A little slice of nowhere

There’s a mental virus that infects us when we drive on long stretches of highway: the “I’m-not-stopping-for-anything-till-I-get-there-dammit” mode. It’s quite weird, a semi-sociopathic state that guarantees we will avoid all the fun that’s available to us on our journeys.

This maniacal method of driving is especially unfortunate in that it directly interferes with one of the great pleasures of the Nevada highway, namely the middle-of-nowhere roadhouse experience. Last Sunday, as I drove west on scenic and spacious Highway 50, my stomach told me, in a very clear and easily understood series of gurgles, that I was to pull my head out and pull my truck into the famed Middlegate Roadhouse for at least one hour of food, drink and rural hospitality. My stomach made a very good call.

Middlegate is one of the fine full-service roadhouses in this state, perched at the junction of Lonely 50 and Empty 361, The Gateway to Gabbs and Ichthyosaurs. It has gas, food, sodas, beer, cocktails, a pool table, a jukebox, crazy post cards, a porch, rooms, a ceiling full of dollar bills and a friendly bartender who’ll spin some yarn. In short, everything a class juke joint is supposed to have.

When I pulled in, Russ the bartender/ cook and some of the regulars around the pool table were still a-buzzin’ from the latest Middlegate celebrity sighting, which had taken place only two hours earlier. Richard Petty and some of his motorcycle buddies had stopped in for some Budweiser-oriented teeth cleaning as they vroomed their way cross-country. Some of the guys were still lobbing high fives at themselves over that one.

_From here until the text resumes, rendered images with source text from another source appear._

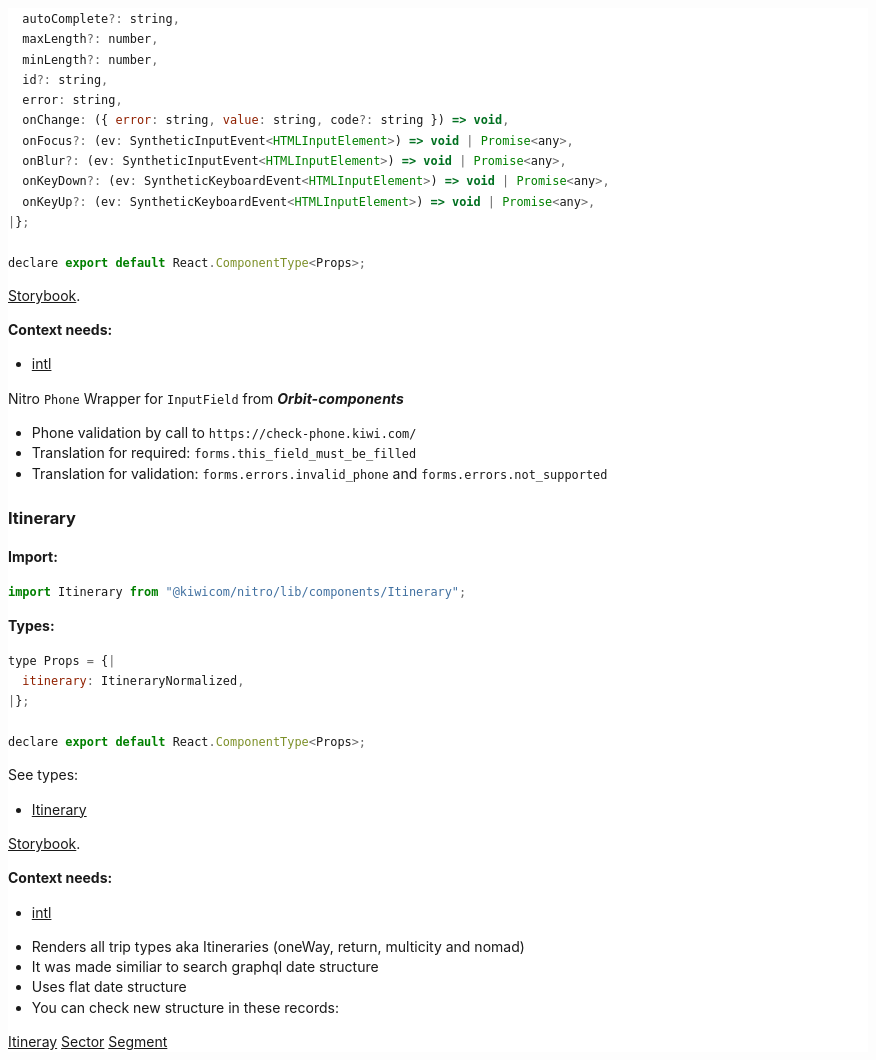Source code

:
 ```js
  autoComplete?: string,
  maxLength?: number,
  minLength?: number,
  id?: string,
  error: string,
  onChange: ({ error: string, value: string, code?: string }) => void,
  onFocus?: (ev: SyntheticInputEvent<HTMLInputElement>) => void | Promise<any>,
  onBlur?: (ev: SyntheticInputEvent<HTMLInputElement>) => void | Promise<any>,
  onKeyDown?: (ev: SyntheticKeyboardEvent<HTMLInputElement>) => void | Promise<any>,
  onKeyUp?: (ev: SyntheticKeyboardEvent<HTMLInputElement>) => void | Promise<any>,
|};

declare export default React.ComponentType<Props>;
```

[Storybook](https://nitro-storybook-master.fe.staging.kiwi.com/?selectedKind=InputPhone).

**Context needs:**
* [intl](./services#intl)

Nitro `Phone` Wrapper for `InputField` from ***Orbit-components***

- Phone validation by call to `https://check-phone.kiwi.com/`
- Translation for required: `forms.this_field_must_be_filled`
- Translation for validation: `forms.errors.invalid_phone` and `forms.errors.not_supported`

### Itinerary

**Import:**
```js
import Itinerary from "@kiwicom/nitro/lib/components/Itinerary";
```

**Types:**
```js
type Props = {|
  itinerary: ItineraryNormalized,
|};

declare export default React.ComponentType<Props>;
```

See types:
* [Itinerary](./records#itinerary)

[Storybook](https://nitro-storybook-master.fe.staging.kiwi.com/?selectedKind=Itinerary).

**Context needs:**
* [intl](./services#intl)

- Renders all trip types aka Itineraries (oneWay, return, multicity and nomad)
- It was made similiar to search graphql date structure
- Uses flat date structure
- You can check new structure in these records:

[Itineray](`../records/Itinerary`)
[Sector](`../records/Sector`)
[Segment](`../records/Segment`)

Another excellent celebrity call at Middlegate occurred in the early ‘90s, when Stephen King pulled in, got a room and parked himself at the bar for seven days straight with a legal pad. There, he cranked out his novel Desperation. At least, that was Russ’ story, and I didn’t see any reason to doubt it. Not unless I wanted warm beer pushed my way, which I very much did not.

I was famished, and I went with the roadhouse basics: deluxe burger and fries. Another excellent call. You know how Carl’s Jr. is always showing guys eating real sloppy burgers that are squirting out all over their hands and landing in their laps? As if you’re actually going to get one of those at Carl’s. But this burger was EXACTLY like that! An absolutely glorious, two-handed mega-mess. There was juice and mayo and mustard and stuff dribbling down to the second knuckle of every finger with every bite. “How,” I asked myself, while chugging the first gulps of a new MGD, “does life get much better than this? How?”

Answer (delivered in the roadhouse style): It don’t.

In the afterglow of the grub, I basked in the eclecto-coolth of the pool players’ excellent jukebox picks—Hank Sr. into Thorogood into the B-52s. Finally, it was time to hit the road, and lo and behold, sitting there in the soda case was the original energy drink itself, Jolt cola.